There are five ingredients in my salsa – tomatoes, onion, jalapeños, fresh cilantro and lime juice. Each has a very important role and when the tomatoes are local, it really sings. I studied the salsa they served in the Yukatan to discern the proportions. It takes more cilantro than you would imagine.
It seems like half my family was born in August (my parents used the rythym method) so we celebrate all the August birthdays at once. Our niece’s boyfriend, Eric Ryan, brought the crossword puzzle from Newsday and it took the whole family to lick it. My youngest sister knew that Marie Osmond had a hit with “Paper Roses” and my father knew that “Sandy’s owner” was Little Orphan Annie. We could have used Peggi’s mom’s help as she is somewhat of a crossword puzzle ace but she wasn’t feeling well enough to come.

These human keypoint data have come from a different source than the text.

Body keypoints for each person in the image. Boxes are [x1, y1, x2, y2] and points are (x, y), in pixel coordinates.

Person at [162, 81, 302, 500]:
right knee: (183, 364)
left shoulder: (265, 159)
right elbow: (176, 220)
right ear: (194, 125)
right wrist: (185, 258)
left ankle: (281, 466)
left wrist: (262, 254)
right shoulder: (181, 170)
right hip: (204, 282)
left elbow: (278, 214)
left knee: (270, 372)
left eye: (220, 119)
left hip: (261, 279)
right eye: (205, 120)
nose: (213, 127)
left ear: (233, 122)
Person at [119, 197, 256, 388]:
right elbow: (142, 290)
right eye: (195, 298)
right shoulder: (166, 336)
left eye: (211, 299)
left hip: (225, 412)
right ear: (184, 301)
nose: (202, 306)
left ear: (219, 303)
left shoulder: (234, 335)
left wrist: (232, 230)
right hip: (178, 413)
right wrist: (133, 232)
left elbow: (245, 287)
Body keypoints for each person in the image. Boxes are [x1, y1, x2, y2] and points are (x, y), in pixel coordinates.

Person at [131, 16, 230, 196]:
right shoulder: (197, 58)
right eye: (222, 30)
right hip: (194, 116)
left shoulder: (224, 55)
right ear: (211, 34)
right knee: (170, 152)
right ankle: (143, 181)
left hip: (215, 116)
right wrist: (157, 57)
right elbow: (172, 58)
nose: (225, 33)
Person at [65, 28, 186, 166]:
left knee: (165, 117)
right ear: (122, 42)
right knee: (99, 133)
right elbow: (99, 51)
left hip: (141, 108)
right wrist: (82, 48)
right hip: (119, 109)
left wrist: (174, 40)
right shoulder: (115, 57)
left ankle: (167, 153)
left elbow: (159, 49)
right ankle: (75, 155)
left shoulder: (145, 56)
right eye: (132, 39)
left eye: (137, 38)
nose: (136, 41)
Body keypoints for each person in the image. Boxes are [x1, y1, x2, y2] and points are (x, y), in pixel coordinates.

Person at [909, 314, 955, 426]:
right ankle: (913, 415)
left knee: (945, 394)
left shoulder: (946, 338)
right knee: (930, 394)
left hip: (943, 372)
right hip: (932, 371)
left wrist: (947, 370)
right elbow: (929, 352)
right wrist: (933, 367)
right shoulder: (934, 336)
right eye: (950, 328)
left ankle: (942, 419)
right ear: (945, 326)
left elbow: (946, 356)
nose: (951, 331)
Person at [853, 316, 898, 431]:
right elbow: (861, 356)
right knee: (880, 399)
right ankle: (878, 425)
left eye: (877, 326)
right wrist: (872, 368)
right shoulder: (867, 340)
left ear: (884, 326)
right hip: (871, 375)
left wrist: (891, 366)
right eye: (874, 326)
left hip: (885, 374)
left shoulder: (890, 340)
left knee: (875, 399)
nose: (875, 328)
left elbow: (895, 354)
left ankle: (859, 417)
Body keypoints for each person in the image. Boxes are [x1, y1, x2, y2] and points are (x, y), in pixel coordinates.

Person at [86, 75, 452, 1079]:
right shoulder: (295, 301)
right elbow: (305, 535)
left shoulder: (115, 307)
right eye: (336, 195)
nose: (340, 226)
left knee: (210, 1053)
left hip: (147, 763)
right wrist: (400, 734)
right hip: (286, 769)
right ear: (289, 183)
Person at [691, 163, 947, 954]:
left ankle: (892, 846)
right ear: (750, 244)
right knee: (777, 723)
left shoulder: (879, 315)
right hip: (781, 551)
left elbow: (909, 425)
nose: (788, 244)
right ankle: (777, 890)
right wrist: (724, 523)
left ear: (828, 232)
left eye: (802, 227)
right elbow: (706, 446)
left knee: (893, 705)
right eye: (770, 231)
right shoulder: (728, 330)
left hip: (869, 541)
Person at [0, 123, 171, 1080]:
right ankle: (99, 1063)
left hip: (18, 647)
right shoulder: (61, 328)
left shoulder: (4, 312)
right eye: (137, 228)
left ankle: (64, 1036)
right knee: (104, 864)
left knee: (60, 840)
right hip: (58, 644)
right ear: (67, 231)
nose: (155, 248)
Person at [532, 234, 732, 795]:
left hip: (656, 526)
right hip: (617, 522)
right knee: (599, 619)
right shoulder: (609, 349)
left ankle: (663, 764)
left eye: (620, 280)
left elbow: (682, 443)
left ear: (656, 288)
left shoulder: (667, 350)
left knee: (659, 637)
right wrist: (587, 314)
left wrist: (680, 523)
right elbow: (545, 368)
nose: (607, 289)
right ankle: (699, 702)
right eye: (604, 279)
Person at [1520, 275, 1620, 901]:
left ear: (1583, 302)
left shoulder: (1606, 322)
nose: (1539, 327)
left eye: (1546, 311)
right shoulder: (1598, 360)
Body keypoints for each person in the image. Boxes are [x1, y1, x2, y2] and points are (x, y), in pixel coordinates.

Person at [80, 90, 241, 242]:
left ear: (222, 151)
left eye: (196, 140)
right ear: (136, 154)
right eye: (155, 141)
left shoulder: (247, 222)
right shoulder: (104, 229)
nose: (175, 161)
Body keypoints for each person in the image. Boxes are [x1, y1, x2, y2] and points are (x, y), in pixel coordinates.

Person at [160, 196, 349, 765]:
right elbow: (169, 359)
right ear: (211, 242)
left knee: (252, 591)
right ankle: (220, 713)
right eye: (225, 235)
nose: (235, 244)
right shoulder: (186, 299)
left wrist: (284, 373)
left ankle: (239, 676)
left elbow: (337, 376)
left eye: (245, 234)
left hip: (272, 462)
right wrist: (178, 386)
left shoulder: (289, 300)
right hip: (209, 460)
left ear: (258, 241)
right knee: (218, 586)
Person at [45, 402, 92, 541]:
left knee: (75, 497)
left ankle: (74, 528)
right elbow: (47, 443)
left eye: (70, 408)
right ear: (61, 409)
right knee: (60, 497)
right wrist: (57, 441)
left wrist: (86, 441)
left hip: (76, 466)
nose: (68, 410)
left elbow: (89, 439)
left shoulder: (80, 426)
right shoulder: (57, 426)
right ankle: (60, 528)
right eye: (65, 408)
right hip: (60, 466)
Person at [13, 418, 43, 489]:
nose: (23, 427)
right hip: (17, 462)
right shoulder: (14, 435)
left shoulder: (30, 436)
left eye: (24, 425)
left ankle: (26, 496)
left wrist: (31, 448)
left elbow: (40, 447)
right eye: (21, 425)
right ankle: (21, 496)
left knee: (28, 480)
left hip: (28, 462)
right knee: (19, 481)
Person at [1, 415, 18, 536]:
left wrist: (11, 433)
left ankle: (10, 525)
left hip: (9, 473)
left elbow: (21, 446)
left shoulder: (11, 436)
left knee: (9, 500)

After the picnic, my other sister, her daughter and her boyfriend, and Peggi and I all stopped in to see Peggi’s mom. Peggi’s mom had her pink, “Cocktail Hour” pjs on. We took a short walk around the halls. My niece had broken her leg while walking her dog so she was on crutches and Peggi’s mom uses a walker. Our pace was so slow that Eric Ryan could read aloud from his magazine.